• Exercise
Reproduce the text of the material below word for word, and omit the pictures from your answer.

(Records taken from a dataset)

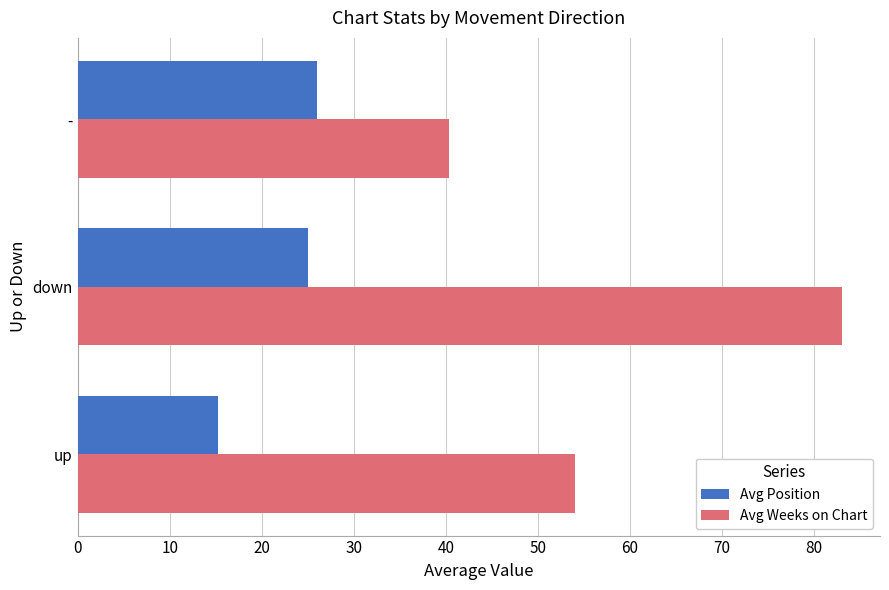

What is the difference between the maximum and minimum values in the Avg Weeks on Chart series?

42.7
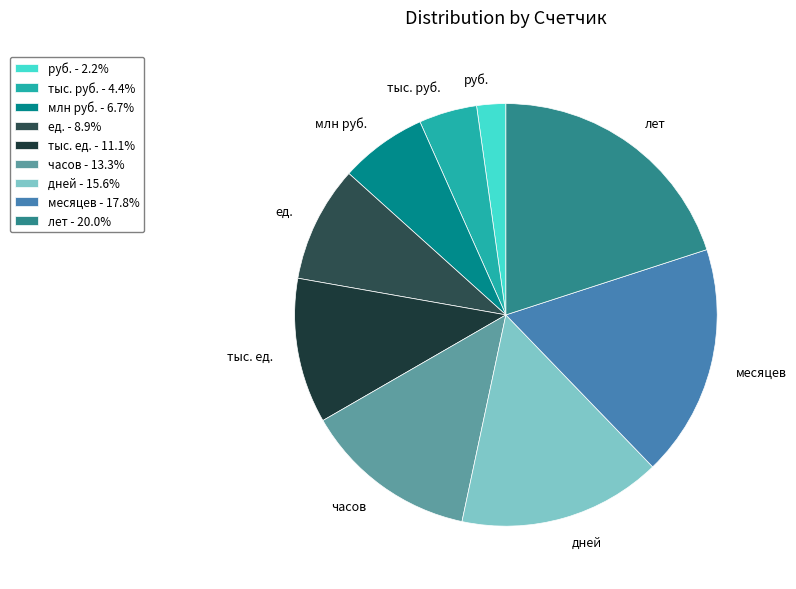

Which slice is the smallest?

руб.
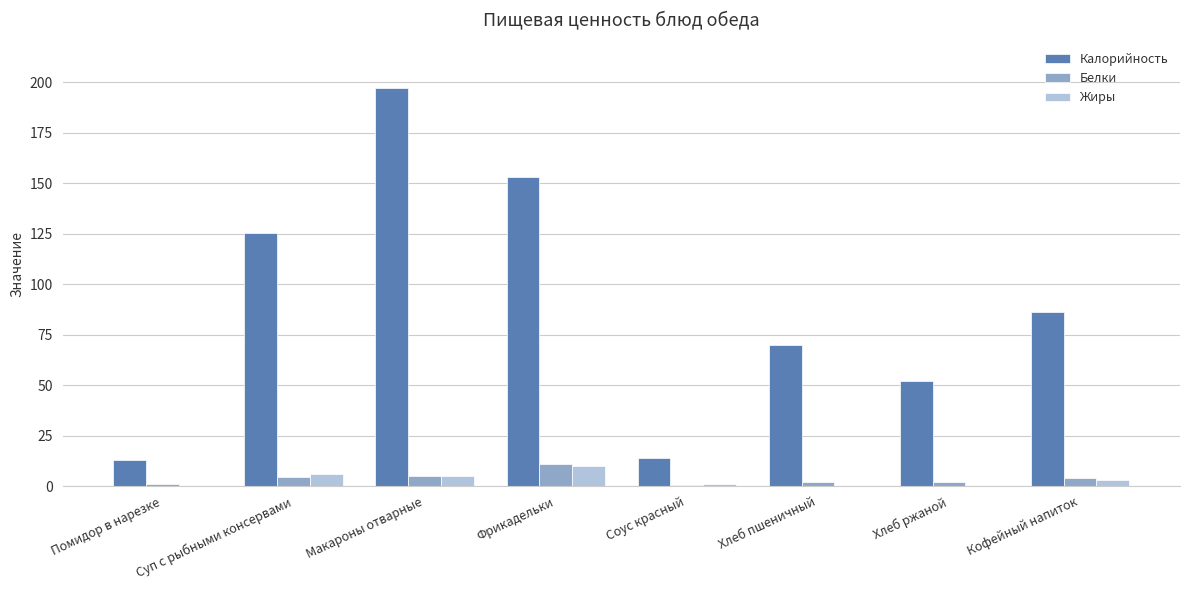

Which series changed the most between Помидор в нарезке and Хлеб пшеничный?

Калорийность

• Solution
What is the difference between the maximum and minimum values in the Avg Weeks on Chart series?

42.7

Which slice is the smallest?

руб.

Which series changed the most between Помидор в нарезке and Хлеб пшеничный?

Калорийность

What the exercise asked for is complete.